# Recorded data
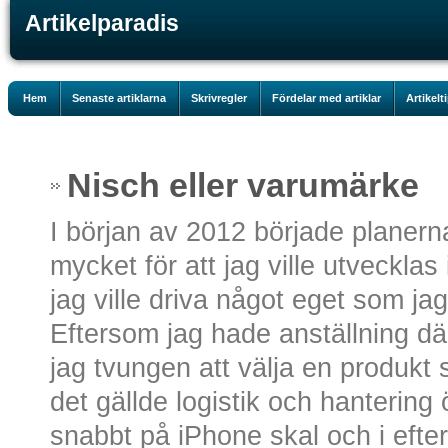
Artikelparadis
Hem
Senaste artiklarna
Skrivregler
Fördelar med artiklar
Artikelt
Nisch eller varumärke
I början av 2012 började planerna
mycket för att jag ville utveckl
jag ville driva något eget som jag
Eftersom jag hade anställning där
jag tvungen att välja en produkt
det gällde logistik och hantering 
snabbt på iPhone skal och i efter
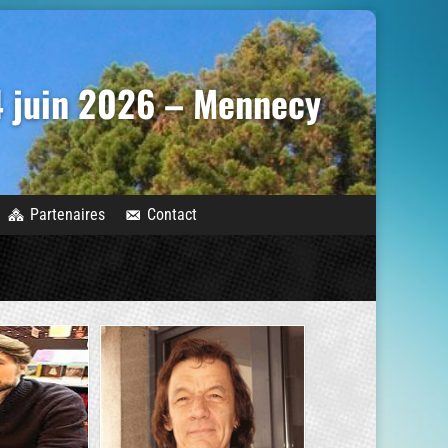
14 juin 2026 – Mennecy
Partenaires
Contact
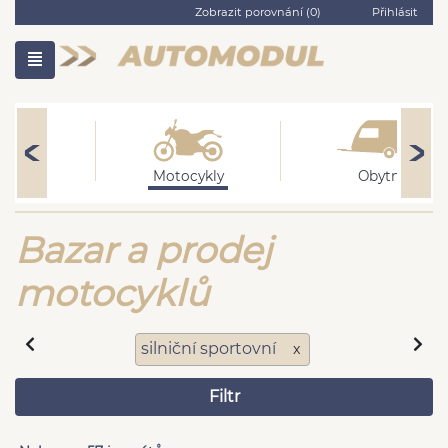
Zobrazit porovnání (
0
)
Přihlásit
adní
Motocykly
Obytné
Bazar a prodej
motocyklů
silniční sportovní
x
Filtr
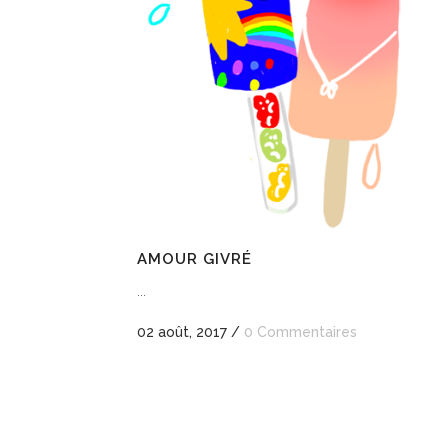
AMOUR GIVRÉ
...
02 août, 2017
/
0 Commentaires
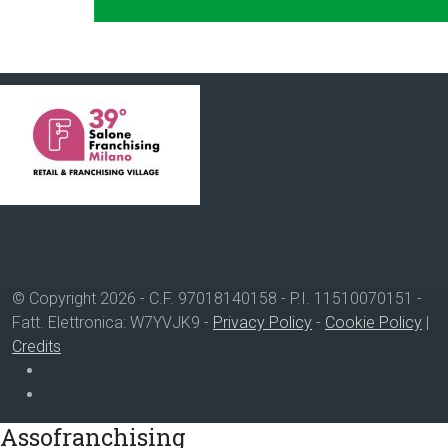
© Copyright 2026 - C.F. 97018140158 - P.I. 11510070151 -
Fatt. Elettronica: W7YVJK9 -
Privacy Policy
-
Cookie Policy
|
Credits
Assofranchising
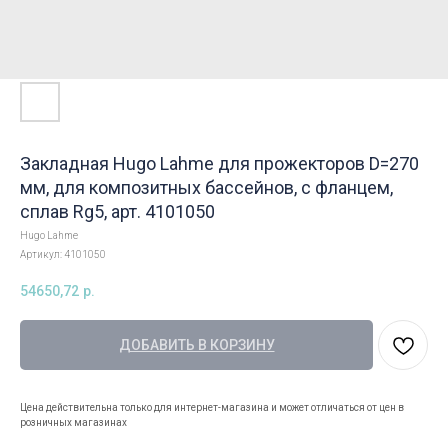
Закладная Hugo Lahme для прожекторов D=270
мм, для композитных бассейнов, с фланцем,
сплав Rg5, арт. 4101050
Hugo Lahme
Артикул:
4101050
54650,72
р.
ДОБАВИТЬ В КОРЗИНУ
Цена действительна только для интернет-магазина и может отличаться от цен в
розничных магазинах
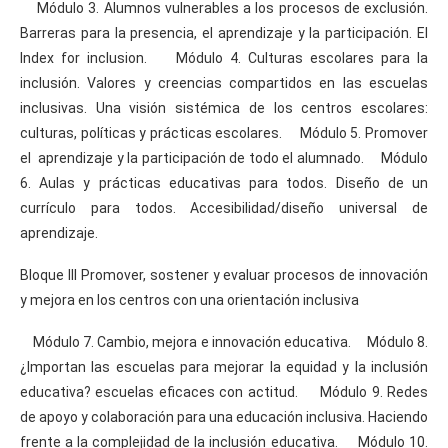
Módulo 3. Alumnos vulnerables a los procesos de exclusión.
Barreras para la presencia, el aprendizaje y la participación. El
Index for inclusion. Módulo 4. Culturas escolares para la
inclusión. Valores y creencias compartidos en las escuelas
inclusivas. Una visión sistémica de los centros escolares:
culturas, políticas y prácticas escolares. Módulo 5. Promover
el aprendizaje y la participación de todo el alumnado. Módulo
6. Aulas y prácticas educativas para todos. Diseño de un
currículo para todos. Accesibilidad/diseño universal de
aprendizaje.
Bloque III Promover, sostener y evaluar procesos de innovación
y mejora en los centros con una orientación inclusiva
Módulo 7. Cambio, mejora e innovación educativa. Módulo 8.
¿Importan las escuelas para mejorar la equidad y la inclusión
educativa? escuelas eficaces con actitud. Módulo 9. Redes
de apoyo y colaboración para una educación inclusiva. Haciendo
frente a la complejidad de la inclusión educativa. Módulo 10.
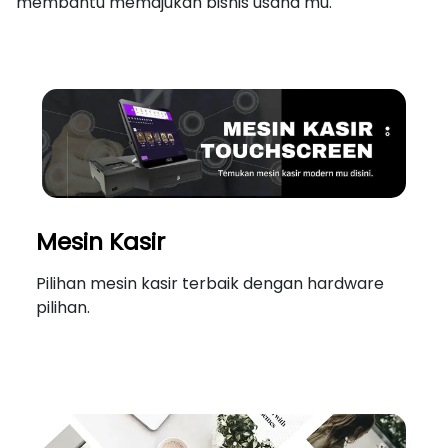
membantu memajukan bisnis usaha mu.
Mesin Kasir
Pilihan mesin kasir terbaik dengan hardware
pilihan.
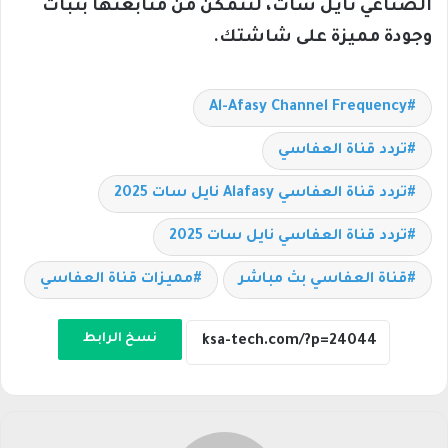
الصناعي نايل سات، لتتمكن من متابعتها بثبات
وجودة مميزة على شاشتك.
Al-Afasy Channel Frequency
تردد قناة العفاسي
تردد قناة العفاسي Alafasy نايل سات 2025
تردد قناة العفاسي نايل سات 2025
قناة العفاسي بث مباشر
مميزات قناة العفاسي
نسخ الرابط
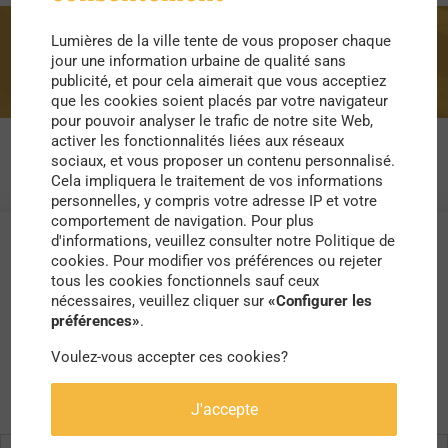
Lumières de la ville tente de vous proposer chaque
portugal
jour une information urbaine de qualité sans
publicité, et pour cela aimerait que vous acceptiez
que les cookies soient placés par votre navigateur
pour pouvoir analyser le trafic de notre site Web,
activer les fonctionnalités liées aux réseaux
sociaux, et vous proposer un contenu personnalisé.
Cela impliquera le traitement de vos informations
personnelles, y compris votre adresse IP et votre
comportement de navigation. Pour plus
d'informations, veuillez consulter notre Politique de
cookies. Pour modifier vos préférences ou rejeter
tous les cookies fonctionnels sauf ceux
nécessaires, veuillez cliquer sur
«Configurer les
préférences»
.
Voulez-vous accepter ces cookies?
J'accepte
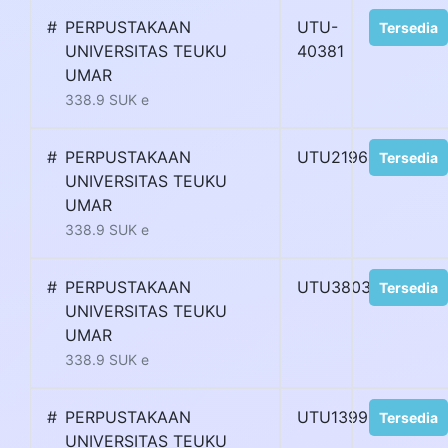
#
PERPUSTAKAAN
UTU-
Tersedia
UNIVERSITAS TEUKU
40381
UMAR
338.9 SUK e
#
PERPUSTAKAAN
UTU21964P
Tersedia
UNIVERSITAS TEUKU
UMAR
338.9 SUK e
#
PERPUSTAKAAN
UTU3803H
Tersedia
UNIVERSITAS TEUKU
UMAR
338.9 SUK e
#
PERPUSTAKAAN
UTU13990P
Tersedia
UNIVERSITAS TEUKU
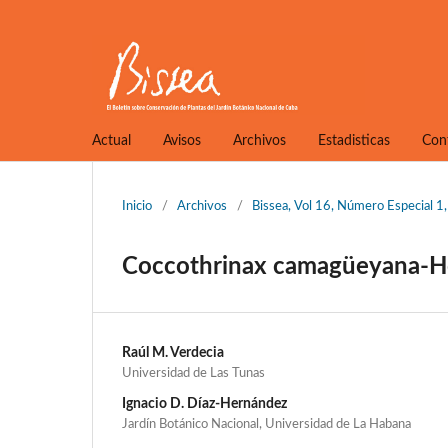
Actual
Avisos
Archivos
Estadisticas
Con
Inicio
/
Archivos
/
Bissea, Vol 16, Número Especial 
Coccothrinax camagüeyana-Ho
Raúl M. Verdecia
Universidad de Las Tunas
Ignacio D. Díaz-Hernández
Jardín Botánico Nacional, Universidad de La Habana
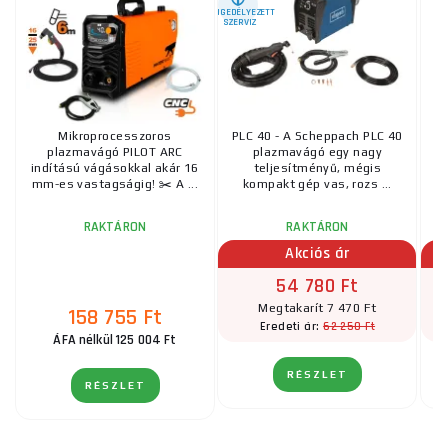
ENGEDÉLYEZETT
SZERVIZ
Mikroprocesszoros
PLC 40 - A Scheppach PLC 40
plazmavágó PILOT ARC
plazmavágó egy nagy
K
indítású vágásokkal akár 16
teljesítményű, mégis
mm-es vastagságig! ✂️ A ...
kompakt gép vas, rozs ...
RAKTÁRON
RAKTÁRON
Akciós ár
54 780 Ft
Megtakarít 7 470 Ft
158 755 Ft
62 250 Ft
Eredeti ár:
ÁFA nélkül 125 004 Ft
RÉSZLET
RÉSZLET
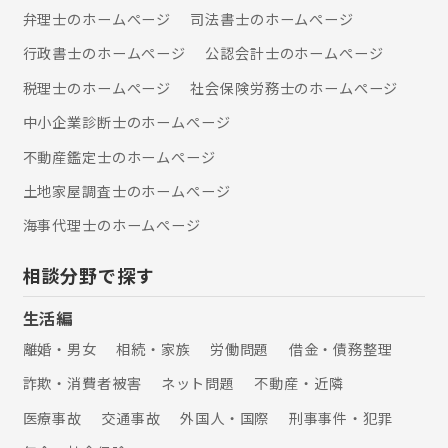
弁理士のホームぺージ
司法書士のホームぺージ
行政書士のホームぺージ
公認会計士のホームぺージ
税理士のホームぺージ
社会保険労務士のホームぺージ
中小企業診断士のホームぺージ
不動産鑑定士のホームぺージ
土地家屋調査士のホームぺージ
海事代理士のホームぺージ
相談分野で探す
生活編
離婚・男女
相続・家族
労働問題
借金・債務整理
詐欺・消費者被害
ネット問題
不動産・近隣
医療事故
交通事故
外国人・国際
刑事事件・犯罪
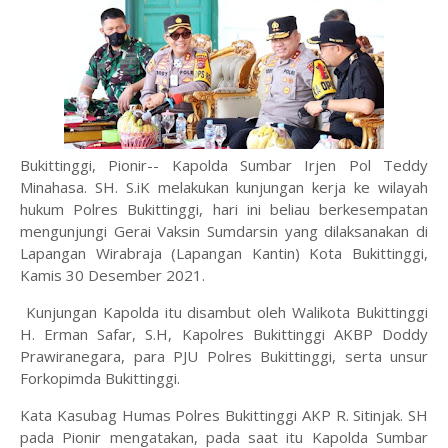
Bukittinggi, Pionir-- Kapolda Sumbar Irjen Pol Teddy
Minahasa. SH. S.iK melakukan kunjungan kerja ke wilayah
hukum Polres Bukittinggi, hari ini beliau berkesempatan
mengunjungi Gerai Vaksin Sumdarsin yang dilaksanakan di
Lapangan Wirabraja (Lapangan Kantin) Kota Bukittinggi,
Kamis 30 Desember 2021.
Kunjungan Kapolda itu disambut oleh Walikota Bukittinggi
H. Erman Safar, S.H, Kapolres Bukittinggi AKBP Doddy
Prawiranegara, para PJU Polres Bukittinggi, serta unsur
Forkopimda Bukittinggi.
Kata Kasubag Humas Polres Bukittinggi AKP R. Sitinjak. SH
pada Pionir mengatakan, pada saat itu Kapolda Sumbar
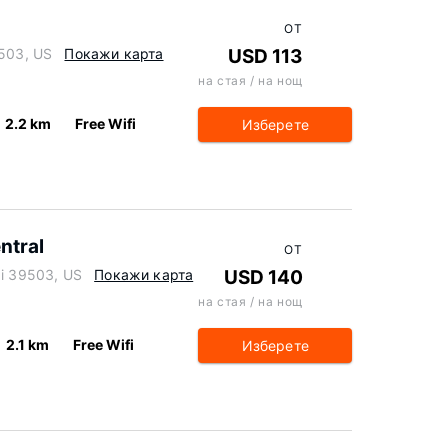
ОТ
9503, US
Покажи карта
USD 113
на стая / на нощ
2.2 km
Free Wifi
Изберете
ntral
ОТ
pi 39503, US
Покажи карта
USD 140
на стая / на нощ
2.1 km
Free Wifi
Изберете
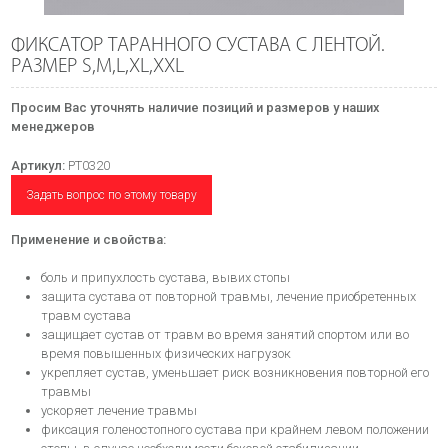
ФИКСАТОР ТАРАННОГО СУСТАВА С ЛЕНТОЙ.
РАЗМЕР S,M,L,XL,XXL
Просим Вас уточнять наличие позиций и размеров у наших
менеджеров
Артикул:
PT0320
Задать вопрос по этому товару
Применение и свойства:
боль и припухлость сустава, вывих стопы
защита сустава от повторной травмы, лечение приобретенных
травм сустава
защищает сустав от травм во время занятий спортом или во
время повышенных физических нагрузок
укрепляет сустав, уменьшает риск возникновения повторной его
травмы
ускоряет лечение травмы
фиксация голеностопного сустава при крайнем левом положении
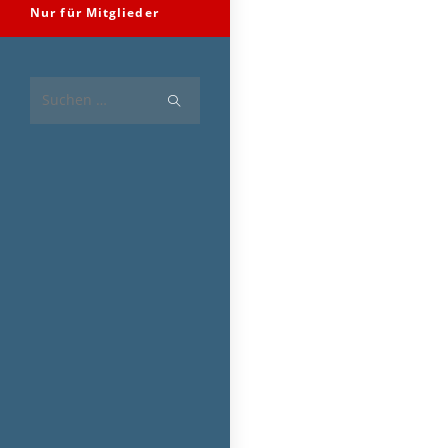
Nur für Mitglieder
Diese
Website
durchsuchen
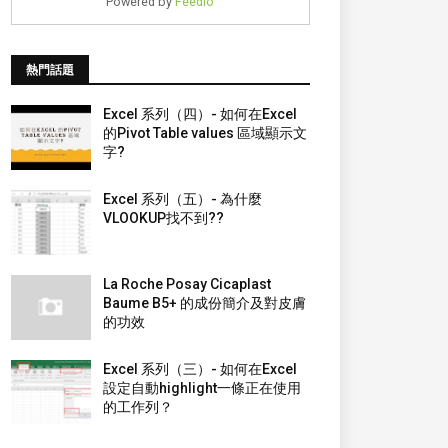
Powered by
Feedio
熱門話題
Excel 系列（四）- 如何在Excel
的Pivot Table values 區域顯示文
字?
Excel 系列（五）- 為什麼
VLOOKUP找不到??
La Roche Posay Cicaplast
Baume B5+ 的成份簡介及對皮膚
的功效
Excel 系列（三）- 如何在Excel
設定自動highlight一條正在使用
的工作列？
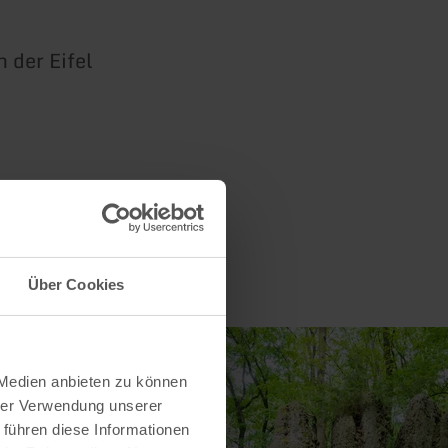
 der Eifel
Über Cookies
 Medien anbieten zu können
hrer Verwendung unserer
 führen diese Informationen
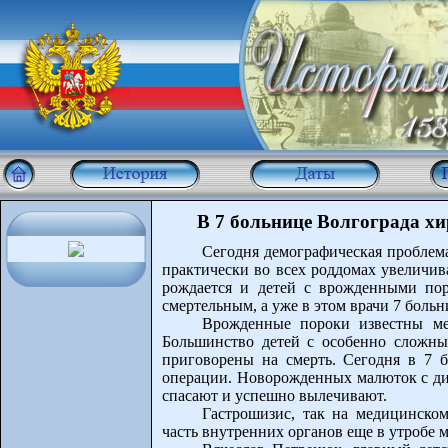
В 7 больнице Волгограда х
Сегодня демографическая проблема
практически во всех роддомах увеличива
рождается и детей с врожденными по
смертельным, а уже в этом врачи 7 боль
Врожденные пороки известны ме
Большинство детей с особенно сложн
приговорены на смерть. Сегодня в 7 
операции. Новорожденных малюток с диа
спасают и успешно вылечивают.
Гастрошизис, так на медицинско
часть внутренних органов еще в утробе м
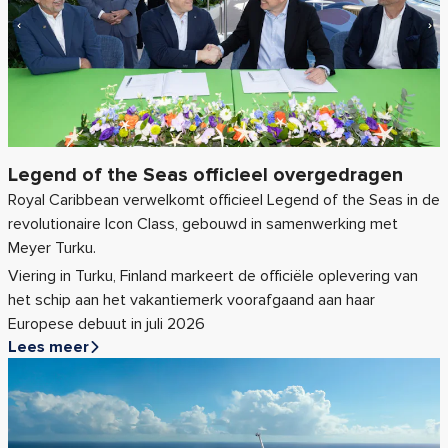
Legend of the Seas officieel overgedragen
Royal Caribbean verwelkomt officieel Legend of the Seas in de
revolutionaire Icon Class, gebouwd in samenwerking met
Meyer Turku.
Viering in Turku, Finland markeert de officiële oplevering van
het schip aan het vakantiemerk voorafgaand aan haar
Europese debuut in juli 2026
Lees meer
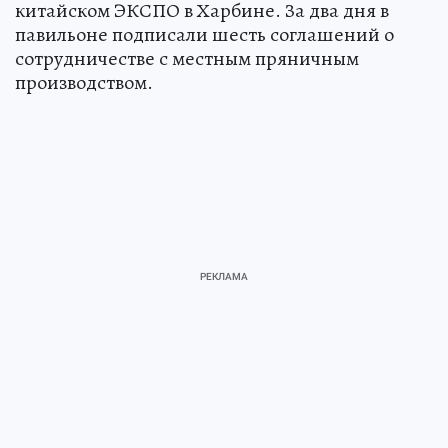
китайском ЭКСПО в Харбине. За два дня в
павильоне подписали шесть соглашений о
сотрудничестве с местным пряничным
производством.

# EXERCISE REQUIREMENTS
Your task is to reproduce exactly the lines from the start of the data above through the line containing "6. Aulas y prácticas", leaving every picture out.

# ANSWER
Artikelparadis
Hem
Senaste artiklarna
Skrivregler
Fördelar med artiklar
Artikelt
Nisch eller varumärke
I början av 2012 började planerna
mycket för att jag ville utveckl
jag ville driva något eget som jag
Eftersom jag hade anställning där
jag tvungen att välja en produkt
det gällde logistik och hantering 
snabbt på iPhone skal och i efter
14 juin 2026 – Mennecy
Partenaires
Contact
Zobrazit porovnání (
0
)
Přihlásit
adní
Motocykly
Obytné
Bazar a prodej
motocyklů
silniční sportovní
x
Filtr
AMOUR GIVRÉ
...
02 août, 2017
/
0 Commentaires
© Copyright 2026 - C.F. 97018140158 - P.I. 11510070151 -
Fatt. Elettronica: W7YVJK9 -
Privacy Policy
-
Cookie Policy
|
Credits
Assofranchising
Закладная Hugo Lahme для прожекторов D=270
мм, для композитных бассейнов, с фланцем,
сплав Rg5, арт. 4101050
Hugo Lahme
Артикул:
4101050
54650,72
р.
ДОБАВИТЬ В КОРЗИНУ
Цена действительна только для интернет-магазина и может отличаться от цен в
розничных магазинах
Módulo 3. Alumnos vulnerables a los procesos de exclusión.
Barreras para la presencia, el aprendizaje y la participación. El
Index for inclusion. Módulo 4. Culturas escolares para la
inclusión. Valores y creencias compartidos en las escuelas
inclusivas. Una visión sistémica de los centros escolares:
culturas, políticas y prácticas escolares. Módulo 5. Promover
el aprendizaje y la participación de todo el alumnado. Módulo
6. Aulas y prácticas educativas para todos. Diseño de un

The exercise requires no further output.